As a voice for underrepresented communities, what do you want people to take out of your digital media storytelling?

I think what I want people to take out of my stories is that it’s worth following people’s logic or feelings or reasonings kind of deeper than maybe we even want to a little bit? Just to see what’s going on there. Because oftentimes just understanding where people coming from, it could be the most opposite belief of yours or the most opposite opinion. And just trying to understand for a second, it doesn’t justify it, it doesn’t say that you are malleable or that you are easily changed. It’s just like oftentimes just understanding where a person is coming from or what they’re feeling is like that first step to like kind of getting closer and closer and closer to not like this utopia or not like full, you know, even cohabitation, but just like empathy or genuine empathy and real care for what people feel and that their actions are all coming from emotions and their actions are all based on personal experiences and just, you know, like coming behind and pulling back the curtain on some of that stuff is really helpful. So hopefully my stuff gives people like that opportunity to just kind of like dove in a little bit.

What is a story you want to tell, but you haven’t yet?

Well, this was a tough question because I don’t necessarily want to share the story that I haven’t been able to tell because I still want to tell it. But what I will say is kind of like before: just give yourself that creative outlet to tell those stories if you’re not finding that a story that you want to tell is working or it’s not being, you know, the pitch is like isn’t getting the feedback that you want… Think about what it is about that story that makes you want to tell it and then just keep it in mind, write it down, put it somewhere because another manifestation of that story might come along and might look different, but it’ll be the same kind of part. So you’ll still get that opportunity to tell that story. And oftentimes stories develop over long periods of time. So just make sure that you’re monitoring that story. What I like to do is set up a Google alert. If you go to Google Alerts and then you type in whatever your story is about, the main person or the main whatever, and Google alerts will send you email alerts on a daily or weekly basis about anything that happens pertaining to that subject.
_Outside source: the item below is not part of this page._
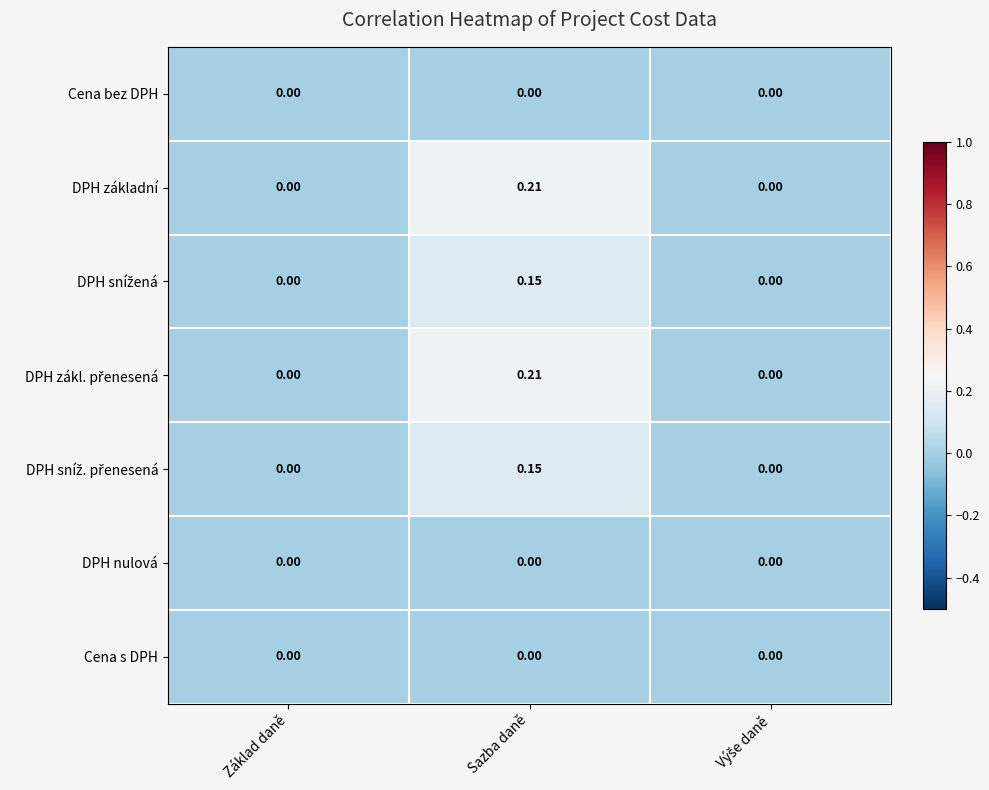

At which category does the chart reach its peak across all series?

Sazba daně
So that’s a good way to keep track of the stories that you haven’t been able to tell yet. But you still want to.

What advice will you give your younger self, personal & professionally?

This is funny because I kind of like realized something the other day where I think just because I have this idea of what I want and because maybe the work that I’m doing or the efforts that I’m putting in or where I am are not exactly there yet, I discredit how far what I’m doing in that moment or what I’ve done in the past, like I forget to, like, look at the value of that stuff. I recently rewatched a few of my things that I did by myself, and I was like, “Oh, wait, this is good.” And I just–and this is what other people were telling me, but because it wasn’t exactly where I wanted to be fully and I’m not fully there yet, I think I was just forgetting all this amazing work that I’ve put in. So I would just say to my younger self, take a moment to step back and realize that you are incredibly talented and you’re putting in a great amount of effort. And that is admirable. You’re on the right track, even if it hasn’t happened yet, and just be patient and make good decisions. And eat your vegetables.